Yacht & Coast


Micanti markets non-toxic, anti-fouling film

March 10, 2013 by robert in Environment, Featured with 0 Comments

AMSTERDAM – Nothing gets more attached to your boat than you, except for the marine life beneath its waterline. So pay attention to a Port of Amsterdam test involving 2 service vessels: 1 treated with anti-fouling paint, the other with a non-toxic film said to keep marine organisms off the hull for years. Micanti, the Dutch maker of the adhesive film, says its goal is “to become the worldwide preferred supplier by 2015 for non-toxic anti-fouling products.

Its Thorn D brand boasts a technology developed 12 years ago at Delft University of Technology. It is an adhesive film covered by tiny, swaying fibers that prevent marine organisms to attach themselves to a hull. Micanti says the film needs no upkeep, can be pressure-cleaned and saves a bundle because its anti-fouling qualities last up to 5 years. Importantly, the film does not reduce boat speed, says Micanti founder Rik Breur. “

De Waterkampioen, a Dutch boating magazine, tested a 50 x 50 cm patch of Thorn D on a motor yacht. In “a season of non-intensive sailing,” it said, the patch collected a brown dusting that could be brushed off “so nothing much attaches to Thorn-D.” The magazine added this suggests that “this anti-fouling shakes off any growth on a fast-moving vessel.” It put the cost of Thorn-D at €40 per sq. meter.

Breur sees a big market in the shipping, offshore and aquaculture sectors _ where displacement hulls face severe corrosion and fouling _ as well as recreational boating. Micanti reports encouraging results from tests on power boats. An electric-powered Duffy in Florida (photo) had no barnacles on its hull 18 months after getting a Thorn D cover. Micanti’s commercial director, Eric Pieters:   We’ll be applying our film to a fleet of approximately fifteen work and crew vessels in the months ahead. They include boats run by towing companies in the Netherlands, the Middle East and a tug owned by the Port of Los Angeles.”
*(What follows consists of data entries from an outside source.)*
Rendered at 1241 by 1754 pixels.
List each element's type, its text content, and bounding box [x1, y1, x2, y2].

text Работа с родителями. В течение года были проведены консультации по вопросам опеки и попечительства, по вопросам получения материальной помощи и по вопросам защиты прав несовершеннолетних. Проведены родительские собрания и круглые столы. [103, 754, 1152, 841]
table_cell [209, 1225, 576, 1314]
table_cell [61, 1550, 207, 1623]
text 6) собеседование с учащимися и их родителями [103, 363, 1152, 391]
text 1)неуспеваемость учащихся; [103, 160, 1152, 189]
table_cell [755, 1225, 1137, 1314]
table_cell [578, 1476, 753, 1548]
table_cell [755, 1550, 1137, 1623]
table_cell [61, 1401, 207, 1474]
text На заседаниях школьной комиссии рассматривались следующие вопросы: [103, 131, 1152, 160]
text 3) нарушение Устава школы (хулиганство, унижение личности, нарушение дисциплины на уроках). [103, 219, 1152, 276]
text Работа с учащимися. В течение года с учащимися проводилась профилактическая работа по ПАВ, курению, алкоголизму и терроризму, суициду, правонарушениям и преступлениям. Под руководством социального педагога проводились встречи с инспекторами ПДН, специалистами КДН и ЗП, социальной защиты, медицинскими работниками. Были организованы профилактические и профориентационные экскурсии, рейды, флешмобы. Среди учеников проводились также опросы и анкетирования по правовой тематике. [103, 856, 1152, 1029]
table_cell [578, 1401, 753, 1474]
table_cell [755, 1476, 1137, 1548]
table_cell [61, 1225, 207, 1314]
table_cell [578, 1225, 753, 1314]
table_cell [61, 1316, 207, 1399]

Breur says the swaying Thorn D fibers break the thread-like chains that single cell organisms make. And they prevent settlements of larger life forms, such as larvae of barnacles, tube worms, mussels and spores. Willem Spoelstra, the Port of Amsterdam’s environment and safety supervisor, says the Thorn D test on the two service vessels “will last a year. We have been given assurances that we’ll not encounter problems with the foil for at least 2 years.”